• The problem:
Transcribe the entries exactly. Omit the pictures.

Records from a data source
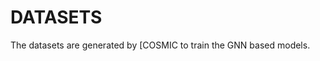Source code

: # DATASETS

The datasets are generated by [COSMIC[](https://github.com/jhyun0919/cosmic) to train the GNN based models.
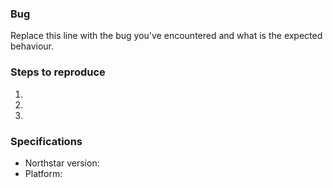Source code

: <!-- 

BEFORE OPENING AN ISSUE:

-> Check the wiki: https://northstar.tf/wiki, mainly the Troubleshooting and FAQ sections
-> Use the search bar to check if there's already an issue for your problem: https://github.com/R2Northstar/Northstar/issues
-> Check #announcements and #faq on Discord: https://northstar.tf/discord

-->

### Bug
Replace this line with the bug you've encountered and what is the expected behaviour.

### Steps to reproduce
<!-- Add some clear steps on how to reproduce this problem -->
  1.
  2.
  3.

### Specifications
  - Northstar version:
  - Platform: <!-- Origin/Steam -->

<!-- You can add log files and screenshots below this line via drag-and-drop -->
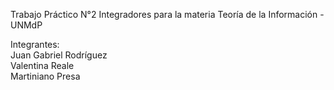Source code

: Trabajo Práctico N°2 Integradores para la materia Teoría de la Información - UNMdP<br>

Integrantes:<br>
Juan Gabriel Rodríguez<br>
Valentina Reale <br>
Martiniano Presa<br>
<br>

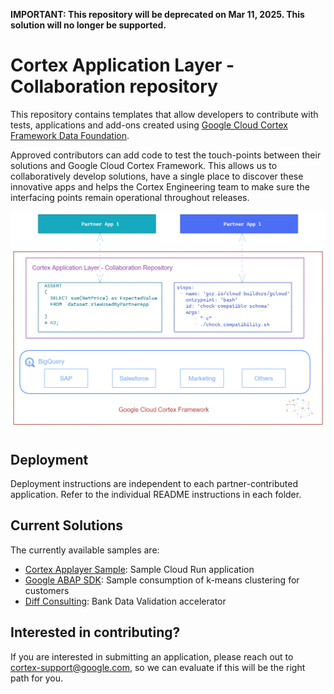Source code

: **IMPORTANT: This repository will be deprecated on Mar 11, 2025. This solution will no longer be supported.** 

# Cortex Application Layer - Collaboration repository

This repository contains templates that allow developers to contribute with tests, applications and add-ons created using [Google Cloud Cortex Framework Data Foundation]().

Approved contributors can add code to test the touch-points between their solutions and Google Cloud Cortex Framework. This allows us to collaboratively develop solutions, have a single place to discover these innovative apps and helps the Cortex Engineering team to make sure the interfacing points remain operational throughout releases.

![Cortex Application Layer](images/partner_applayer.png)

## Deployment

Deployment instructions are independent to each partner-contributed application. Refer to the individual README instructions in each folder.

## Current Solutions

The currently available samples are:

-   [Cortex Applayer Sample](https://github.com/GoogleCloudPlatform/cortex-applayer/tree/main/apps/Cortex_Applayer_Sample): Sample Cloud Run application
-   [Google ABAP SDK](https://github.com/GoogleCloudPlatform/cortex-applayer/tree/main/apps/Google_ABAP_SDK): Sample consumption of k-means clustering for customers
-   [Diff Consulting](https://github.com/GoogleCloudPlatform/cortex-applayer/tree/main/apps/Diff_Smart_Treasury): Bank Data Validation accelerator

## Interested in contributing?

If you are interested in submitting an application, please reach out to cortex-support@google.com, so we can evaluate if this will be the right path for you.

• Problem solution:
Source code

: # DATASETS

The datasets are generated by [COSMIC[](https://github.com/jhyun0919/cosmic) to train the GNN based models.
Source code

: <!-- 

BEFORE OPENING AN ISSUE:

-> Check the wiki: https://northstar.tf/wiki, mainly the Troubleshooting and FAQ sections
-> Use the search bar to check if there's already an issue for your problem: https://github.com/R2Northstar/Northstar/issues
-> Check #announcements and #faq on Discord: https://northstar.tf/discord

-->

### Bug
Replace this line with the bug you've encountered and what is the expected behaviour.

### Steps to reproduce
<!-- Add some clear steps on how to reproduce this problem -->
  1.
  2.
  3.

### Specifications
  - Northstar version:
  - Platform: <!-- Origin/Steam -->

<!-- You can add log files and screenshots below this line via drag-and-drop -->
Source code

: Trabajo Práctico N°2 Integradores para la materia Teoría de la Información - UNMdP<br>

Integrantes:<br>
Juan Gabriel Rodríguez<br>
Valentina Reale <br>
Martiniano Presa<br>
<br>

Source code

: **IMPORTANT: This repository will be deprecated on Mar 11, 2025. This solution will no longer be supported.** 

# Cortex Application Layer - Collaboration repository

This repository contains templates that allow developers to contribute with tests, applications and add-ons created using [Google Cloud Cortex Framework Data Foundation]().

Approved contributors can add code to test the touch-points between their solutions and Google Cloud Cortex Framework. This allows us to collaboratively develop solutions, have a single place to discover these innovative apps and helps the Cortex Engineering team to make sure the interfacing points remain operational throughout releases.

![Cortex Application Layer](images/partner_applayer.png)

## Deployment

Deployment instructions are independent to each partner-contributed application. Refer to the individual README instructions in each folder.

## Current Solutions

The currently available samples are:

-   [Cortex Applayer Sample](https://github.com/GoogleCloudPlatform/cortex-applayer/tree/main/apps/Cortex_Applayer_Sample): Sample Cloud Run application
-   [Google ABAP SDK](https://github.com/GoogleCloudPlatform/cortex-applayer/tree/main/apps/Google_ABAP_SDK): Sample consumption of k-means clustering for customers
-   [Diff Consulting](https://github.com/GoogleCloudPlatform/cortex-applayer/tree/main/apps/Diff_Smart_Treasury): Bank Data Validation accelerator

## Interested in contributing?

If you are interested in submitting an application, please reach out to cortex-support@google.com, so we can evaluate if this will be the right path for you.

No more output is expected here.